- Madalena Azevedo, de 64 anos, vive em Leiria numa casa sem condições habitacionais após a tempestade Kristin destruir telhado e chaminé.
- Devido às infiltrações e ao desabar de tetos, desde há duas semanas dorme num anexo de cerca de quatro por dois metros, improvisado como quarto.
- A casa apresenta danos graves: chaminé caída para dentro, telhado de madeira destruído, pladur danificado e humidade na cave, com infiltrações na cozinha.
- A família tem tentado seguir com obras e vive de improviso; voluntários de Leiria Unida já apoiaram com comida e acompanhamento psicológico, mas não houve procura de proteção civil ou da Junta de Freguesia.
- Madalena descreve a situação como “um pobre remendo” e questiona quando haverá apoios ou soluções definitivas, afirmando que não sabe como viver neste cenário.

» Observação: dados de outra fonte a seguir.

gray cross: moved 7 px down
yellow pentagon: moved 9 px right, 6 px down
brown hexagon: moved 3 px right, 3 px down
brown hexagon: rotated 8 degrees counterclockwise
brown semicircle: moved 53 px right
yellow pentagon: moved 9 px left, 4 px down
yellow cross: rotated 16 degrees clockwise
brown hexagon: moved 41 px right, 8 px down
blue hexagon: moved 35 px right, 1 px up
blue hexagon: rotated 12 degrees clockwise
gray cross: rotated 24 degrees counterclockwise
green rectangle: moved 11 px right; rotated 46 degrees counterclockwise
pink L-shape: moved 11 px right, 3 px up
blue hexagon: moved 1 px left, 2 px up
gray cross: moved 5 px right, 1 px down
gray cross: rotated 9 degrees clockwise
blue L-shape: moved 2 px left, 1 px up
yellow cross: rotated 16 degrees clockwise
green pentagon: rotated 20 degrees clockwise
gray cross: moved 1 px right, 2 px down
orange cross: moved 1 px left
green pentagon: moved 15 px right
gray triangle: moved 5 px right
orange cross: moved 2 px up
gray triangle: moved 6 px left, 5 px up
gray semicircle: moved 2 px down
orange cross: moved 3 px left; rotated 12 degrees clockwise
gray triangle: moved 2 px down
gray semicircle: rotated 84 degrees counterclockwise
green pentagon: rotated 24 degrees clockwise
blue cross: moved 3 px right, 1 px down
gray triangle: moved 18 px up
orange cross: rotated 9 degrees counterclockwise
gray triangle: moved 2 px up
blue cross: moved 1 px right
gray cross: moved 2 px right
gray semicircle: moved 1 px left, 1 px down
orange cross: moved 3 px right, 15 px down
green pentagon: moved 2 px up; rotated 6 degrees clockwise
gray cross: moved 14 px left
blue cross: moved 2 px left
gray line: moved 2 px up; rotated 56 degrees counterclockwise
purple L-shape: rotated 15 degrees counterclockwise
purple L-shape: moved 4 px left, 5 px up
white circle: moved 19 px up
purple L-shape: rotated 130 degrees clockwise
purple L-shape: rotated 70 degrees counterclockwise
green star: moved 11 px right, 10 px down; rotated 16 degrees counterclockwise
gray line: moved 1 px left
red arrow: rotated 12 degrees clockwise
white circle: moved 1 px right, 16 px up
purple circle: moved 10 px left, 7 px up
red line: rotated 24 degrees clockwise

Madalena Azevedo vive numa casa com danos graves provocados pela tempestade Kristin. Após o vento ter levado o telhado e a chaminé, a chuva agravou as infiltrações, levando ao desabamento de tetos em várias divisões em Leiria. Desde então, dorme num anexo transformado em quarto, numa solução provisória.
O espaço onde a moradora de 64 anos procura abrigo é um pequeno quarto de cerca de quatro metros por dois, com uma cama de ferro, uma mesinha e uma salamandra para aquecimento. O chão está coberto por um cartão que faz de tapete, enquanto o resto da casa permanece num estado de destruição visível.
A habitação sofreu danos significativos: a chaminé desabou para dentro de casa, partiu estruturas do telhado e o teto de madeira de uma das divisões. No quarto da casa, o pladur cedeu e, numa cave onde vivia o filho, o teto falso também desabou, deixando cheiros de humidade persistentes.
A família já recorreu a uma solução improvisada: o filho criou um novo quarto na cave, e Madalena acomodou-se na antiga cozinha anexa, que estava cheia de lixo. O acesso a eletricidade permanece interrompido e não há espaço sem água ou chuva dentro de casa.
Sobre apoios, Madalena afirma que ninguém a procurou até ao momento, salvo uma equipa de voluntários de Leiria Unida, que levou comida e começou a apoiar com sessões de psicologia. A moradora descreve o período como um choque emocional intenso e admite que a situação impede qualquer perspetiva de retorno imediato.
Aproximadamente há duas semanas sem abrigo está a viver de modo precário, tentando manter o pátio e a área circundante limpa, enquanto aguarda soluções de apoio institucional e de seguradoras para a reconstrução. A família mantém a esperança em respostas práticas que permitam reerguer a residência.